A beguiling problem has preoccupied me since writing my Freud, namely, on what basis can Freudianism hold any credence as a portrait of the mind and, more deeply, our very identity given its discredited scientific claims?  And that query depends to what extent mental life can be objectified. In other words, if a narrative is constructed, on what foundation is the edifice of identity built? Indeed, what are the limits of objectifications (usually under the guise of science) that have infiltrated into every aspect of human appraisal? And if objectivity is discredited from such introspection, how then might human agency be portrayed?  These questions are easily highlight by psychoanalysis, but the general standing of scientistic explanations of human being fall well within the problematics of Freud’s invention.  In Requiem for the Ego.  Freud and the Origins of Postmodernism (Stanford University Press, 2013), I assembled the key philosophical critiques of psychoanalysis by Wittgenstein, Heidegger and Adorno (followed by Lacan and other French postmodernists) to show how Freud’s representational model of the mind (a cognitivist construction) could not fulfill his ambitions to create a “science of the mind.”  And after crediting their critiques, I asked what would be required to construct an alternate view of the mind given the philosophical weaknesses of psychoanalytic theory and the distortions that follow?  If psychology, the science of the mind, was so discredited, what Phoenix would rise from the debunked cognitivist paradigm?  William James and Sigmund Freud on the Mind: Saving Subjectivity (Routledge 2025) provides my ‘answer.’

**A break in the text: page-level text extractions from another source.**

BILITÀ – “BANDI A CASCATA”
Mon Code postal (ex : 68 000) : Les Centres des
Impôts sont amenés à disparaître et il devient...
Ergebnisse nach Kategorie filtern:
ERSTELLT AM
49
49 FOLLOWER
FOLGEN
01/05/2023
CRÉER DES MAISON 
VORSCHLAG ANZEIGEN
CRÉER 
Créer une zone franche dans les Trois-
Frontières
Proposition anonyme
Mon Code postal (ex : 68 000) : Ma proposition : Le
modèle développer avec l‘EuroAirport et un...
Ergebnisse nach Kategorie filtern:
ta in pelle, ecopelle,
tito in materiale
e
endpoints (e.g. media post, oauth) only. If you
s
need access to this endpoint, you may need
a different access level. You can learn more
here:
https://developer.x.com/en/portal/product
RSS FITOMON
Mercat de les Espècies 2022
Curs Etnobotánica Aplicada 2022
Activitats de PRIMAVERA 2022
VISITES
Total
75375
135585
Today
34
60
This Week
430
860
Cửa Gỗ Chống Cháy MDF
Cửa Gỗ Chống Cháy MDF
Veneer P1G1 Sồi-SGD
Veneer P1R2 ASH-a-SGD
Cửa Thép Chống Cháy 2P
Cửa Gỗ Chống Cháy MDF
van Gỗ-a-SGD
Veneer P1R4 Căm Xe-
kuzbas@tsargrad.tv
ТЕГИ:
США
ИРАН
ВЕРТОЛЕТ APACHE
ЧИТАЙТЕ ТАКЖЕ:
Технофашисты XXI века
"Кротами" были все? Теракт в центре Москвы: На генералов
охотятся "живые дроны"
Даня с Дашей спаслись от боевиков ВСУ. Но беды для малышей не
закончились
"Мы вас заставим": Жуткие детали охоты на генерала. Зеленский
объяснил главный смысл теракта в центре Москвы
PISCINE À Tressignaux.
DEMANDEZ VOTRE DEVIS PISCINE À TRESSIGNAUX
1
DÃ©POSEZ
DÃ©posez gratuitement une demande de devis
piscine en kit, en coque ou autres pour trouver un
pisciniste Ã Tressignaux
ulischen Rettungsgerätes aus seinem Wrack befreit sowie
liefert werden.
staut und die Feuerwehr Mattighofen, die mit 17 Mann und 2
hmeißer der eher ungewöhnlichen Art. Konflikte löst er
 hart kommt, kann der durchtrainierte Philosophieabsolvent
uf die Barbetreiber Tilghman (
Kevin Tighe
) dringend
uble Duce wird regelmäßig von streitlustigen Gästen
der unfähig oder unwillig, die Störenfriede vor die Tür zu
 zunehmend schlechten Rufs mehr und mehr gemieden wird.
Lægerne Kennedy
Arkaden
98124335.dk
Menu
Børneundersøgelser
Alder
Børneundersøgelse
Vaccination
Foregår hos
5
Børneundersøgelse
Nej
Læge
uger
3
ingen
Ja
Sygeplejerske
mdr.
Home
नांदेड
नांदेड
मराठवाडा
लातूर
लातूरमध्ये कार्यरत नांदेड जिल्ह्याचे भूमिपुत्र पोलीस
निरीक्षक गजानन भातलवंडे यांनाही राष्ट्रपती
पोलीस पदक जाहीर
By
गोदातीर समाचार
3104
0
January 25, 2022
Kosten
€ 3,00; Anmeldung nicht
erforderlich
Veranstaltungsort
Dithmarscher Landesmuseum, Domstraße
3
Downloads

As psychology turned the soul into the mind, James sought a humanistic philosophy to counter that displacement and thereby find ways to better balance objective ways of thinking with subjective ways of knowing, the central problematic of my writings.  Freud’s basic error (also those like-minded committed to the cognitive paradigm) resides in the dualist metaphysics in which he attempted to objectify subjective mental states.  What James called, “the psychologist’s fallacy” requires splitting “the I” into an observing subject viewing her own “self” as an object. The criteria for such objectification are simply not applicable.  In my James and Freud, I explore how James developed an alternate phenomenological depiction of the mind by dispensing with the dualism underlying Freud’s approach and in that discussion my earlier interests coalesce: What are the limits of a science (and analytics more generally) that has infiltrated into every aspect of human appraisal?  James’s pluralism coupled to pragmatism effectively sheds Freudian scientism and in so doing provides a very different sort of Wittgensteinian ‘philosophical therapy,’ one I believe better attuned to our current appreciation of human experience and the voice of the human soul.

Summation

The problems that intrigue me – personal identity, the value structure of science, and the attempts to find coherence in a world fragmented by competing notions of truth – have required unpacking the complex calculus of integrating objective and subjective ways of knowing. So, despite the diversity of subjects considered, a singular problem of defining identity –  allowing for the limits of analytics – holds these expositions together.  The “resting-spot” of my explorations fits most snugly in a “neo-romantic” humanism that resists the positivism and scientism that so dominated the ideals of my youth. Indeed, as Alain Badiou opined, “It may be that, as Bergson maintained, a philosopher only ever develops one idea. In any case, there is no doubt that the philosopher is born of a single question, the question which arises at the intersection of thought and life at a given moment in the philosopher’s youth; the question which one must at all costs find a way to answer.”